I was trying to keep it light; Daz had an intensity
that could strip paint.
“Nah ... you suffer on it Shelb. All I’ll
tell you is it involves a boy.”
That didn’t sound like Dazzer’s usual style.
But boys were a part of the Brighton scene – a
pretty substantial part of it from what I could see
around me. Maybe he was mellowing after all. It had
to be better than the ‘Immolated Mazda’
he’d created last time in Lyme Regis, although
Immolated Boy didn’t sound good either.
Vanilla reappeared and we headed for the bars. We tanked
down half the Armenian beer money before she decided
to stage a fight. She has a talent for it. Culture Clash
VII she called it: a bunch of grungy students getting
kicked senseless by some yachting types from Brighton
Marina. She got a couple of good shots, nice composition,
but really - VII! She’d done it to death.
The boating mob weren’t too bright though. As
she snapped her pictures, I dipped their abandoned coats.
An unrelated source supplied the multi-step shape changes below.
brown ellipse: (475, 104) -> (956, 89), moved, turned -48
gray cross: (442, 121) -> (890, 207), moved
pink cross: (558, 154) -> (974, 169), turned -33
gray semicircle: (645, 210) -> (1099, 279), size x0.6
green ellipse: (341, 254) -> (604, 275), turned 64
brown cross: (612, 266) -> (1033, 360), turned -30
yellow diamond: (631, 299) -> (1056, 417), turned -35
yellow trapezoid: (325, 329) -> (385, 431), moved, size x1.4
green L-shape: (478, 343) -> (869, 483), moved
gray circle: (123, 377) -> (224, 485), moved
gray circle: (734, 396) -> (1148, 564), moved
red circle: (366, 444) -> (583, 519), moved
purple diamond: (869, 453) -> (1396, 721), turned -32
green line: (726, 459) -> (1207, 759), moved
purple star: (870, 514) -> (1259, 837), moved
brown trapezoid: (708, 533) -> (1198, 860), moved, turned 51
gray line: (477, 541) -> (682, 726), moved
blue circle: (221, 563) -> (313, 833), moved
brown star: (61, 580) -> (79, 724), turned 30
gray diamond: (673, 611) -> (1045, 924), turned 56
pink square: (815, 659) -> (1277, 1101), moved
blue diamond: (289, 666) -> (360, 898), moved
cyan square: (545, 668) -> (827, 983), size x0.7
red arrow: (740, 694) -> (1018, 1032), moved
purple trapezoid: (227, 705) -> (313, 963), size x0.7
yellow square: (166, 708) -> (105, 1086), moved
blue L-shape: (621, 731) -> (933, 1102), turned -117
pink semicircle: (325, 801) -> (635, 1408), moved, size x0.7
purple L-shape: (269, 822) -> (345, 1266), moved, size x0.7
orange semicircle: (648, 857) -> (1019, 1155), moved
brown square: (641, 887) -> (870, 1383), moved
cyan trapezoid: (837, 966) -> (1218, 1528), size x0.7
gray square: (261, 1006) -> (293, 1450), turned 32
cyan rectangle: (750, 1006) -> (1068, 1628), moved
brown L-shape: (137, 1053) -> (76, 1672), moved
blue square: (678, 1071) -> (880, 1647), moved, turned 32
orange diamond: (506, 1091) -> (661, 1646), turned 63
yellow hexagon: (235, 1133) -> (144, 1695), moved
Okay, it’s not stylish, but dosh is dosh. Then
we skipped. We abused our synapses with tequila and
scored down near the Peter Pan playground. Vanilla danced
all the way back to the coach station. We were almost
out of money and I felt bad about hiding the yacht cash,
but I needed it for the rent.
We were on the coach, heading for the Smoke again when
Daz called. A video clip. There was a big orange sphere
and the harsh laughter of gulls, waves sounding like
a wet heartbeat. On one edge of the buoy I could just
make out a hand, bloodless with strain. Slowly the fingers
lost their grip and then there was just the buoy, the
gulls, the slapping sea.
Bloody good, I thought. Bloody good entry. Buoy. Should
I tell someone he was out there? No, I decided. Conceptualism
should push the boundaries. Good art was always dangerous.